OBIETTIVO DEL COMPITO
Trascrivi parola per parola le righe dalla prima fino a quella che contiene "WASHINGTON, DC", estremi inclusi.

== VOCI FORNITE ==

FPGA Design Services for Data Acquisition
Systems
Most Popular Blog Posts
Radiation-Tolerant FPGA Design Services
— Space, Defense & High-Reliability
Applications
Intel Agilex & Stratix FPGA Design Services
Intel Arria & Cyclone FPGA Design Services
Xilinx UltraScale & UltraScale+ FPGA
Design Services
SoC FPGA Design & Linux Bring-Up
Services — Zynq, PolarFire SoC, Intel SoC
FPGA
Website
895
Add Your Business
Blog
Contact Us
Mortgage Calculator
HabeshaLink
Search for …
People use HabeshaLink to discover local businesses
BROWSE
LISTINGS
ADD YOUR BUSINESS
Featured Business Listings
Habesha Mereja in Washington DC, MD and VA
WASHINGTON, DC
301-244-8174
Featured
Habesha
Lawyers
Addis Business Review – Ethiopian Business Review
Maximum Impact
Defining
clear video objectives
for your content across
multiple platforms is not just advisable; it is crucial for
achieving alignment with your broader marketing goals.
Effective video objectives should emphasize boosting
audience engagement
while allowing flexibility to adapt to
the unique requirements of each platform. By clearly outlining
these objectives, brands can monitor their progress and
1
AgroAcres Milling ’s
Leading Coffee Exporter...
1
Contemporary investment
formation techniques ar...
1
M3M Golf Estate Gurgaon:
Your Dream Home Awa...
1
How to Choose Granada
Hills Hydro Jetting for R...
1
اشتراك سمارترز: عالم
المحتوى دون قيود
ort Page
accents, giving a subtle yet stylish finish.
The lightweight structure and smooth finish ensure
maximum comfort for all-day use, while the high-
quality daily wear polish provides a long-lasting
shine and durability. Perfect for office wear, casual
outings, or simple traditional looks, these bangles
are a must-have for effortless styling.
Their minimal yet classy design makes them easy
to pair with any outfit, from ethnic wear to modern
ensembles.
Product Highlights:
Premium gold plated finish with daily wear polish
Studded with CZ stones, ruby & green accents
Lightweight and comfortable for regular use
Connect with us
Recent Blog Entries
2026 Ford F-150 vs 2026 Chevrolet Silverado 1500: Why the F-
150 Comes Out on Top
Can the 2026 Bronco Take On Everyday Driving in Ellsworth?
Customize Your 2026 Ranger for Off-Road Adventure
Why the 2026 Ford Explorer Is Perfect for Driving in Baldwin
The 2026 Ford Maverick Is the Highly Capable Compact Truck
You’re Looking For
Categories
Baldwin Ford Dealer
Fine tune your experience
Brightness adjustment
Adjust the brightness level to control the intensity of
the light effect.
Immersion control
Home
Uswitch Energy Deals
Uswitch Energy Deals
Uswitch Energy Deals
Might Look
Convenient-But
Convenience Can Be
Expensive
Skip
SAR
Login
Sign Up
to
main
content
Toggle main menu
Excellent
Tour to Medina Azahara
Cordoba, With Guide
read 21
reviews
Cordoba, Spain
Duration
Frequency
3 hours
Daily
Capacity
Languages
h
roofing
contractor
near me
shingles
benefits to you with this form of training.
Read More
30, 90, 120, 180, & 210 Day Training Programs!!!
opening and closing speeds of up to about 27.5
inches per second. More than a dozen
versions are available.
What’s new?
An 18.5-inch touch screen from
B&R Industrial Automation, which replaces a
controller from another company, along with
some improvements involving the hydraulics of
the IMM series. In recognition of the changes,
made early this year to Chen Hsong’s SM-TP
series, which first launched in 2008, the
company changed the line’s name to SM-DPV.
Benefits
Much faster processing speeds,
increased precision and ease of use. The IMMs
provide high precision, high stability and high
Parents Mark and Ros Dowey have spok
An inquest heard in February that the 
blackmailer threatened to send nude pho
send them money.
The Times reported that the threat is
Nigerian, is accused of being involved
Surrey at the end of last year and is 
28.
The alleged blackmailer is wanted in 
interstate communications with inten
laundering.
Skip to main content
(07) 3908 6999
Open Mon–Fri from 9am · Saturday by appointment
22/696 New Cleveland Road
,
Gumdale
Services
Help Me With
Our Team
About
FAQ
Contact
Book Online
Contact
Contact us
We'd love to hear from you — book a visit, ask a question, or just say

===

SOLUZIONE DEL PROBLEMA
FPGA Design Services for Data Acquisition
Systems
Most Popular Blog Posts
Radiation-Tolerant FPGA Design Services
— Space, Defense & High-Reliability
Applications
Intel Agilex & Stratix FPGA Design Services
Intel Arria & Cyclone FPGA Design Services
Xilinx UltraScale & UltraScale+ FPGA
Design Services
SoC FPGA Design & Linux Bring-Up
Services — Zynq, PolarFire SoC, Intel SoC
FPGA
Website
895
Add Your Business
Blog
Contact Us
Mortgage Calculator
HabeshaLink
Search for …
People use HabeshaLink to discover local businesses
BROWSE
LISTINGS
ADD YOUR BUSINESS
Featured Business Listings
Habesha Mereja in Washington DC, MD and VA
WASHINGTON, DC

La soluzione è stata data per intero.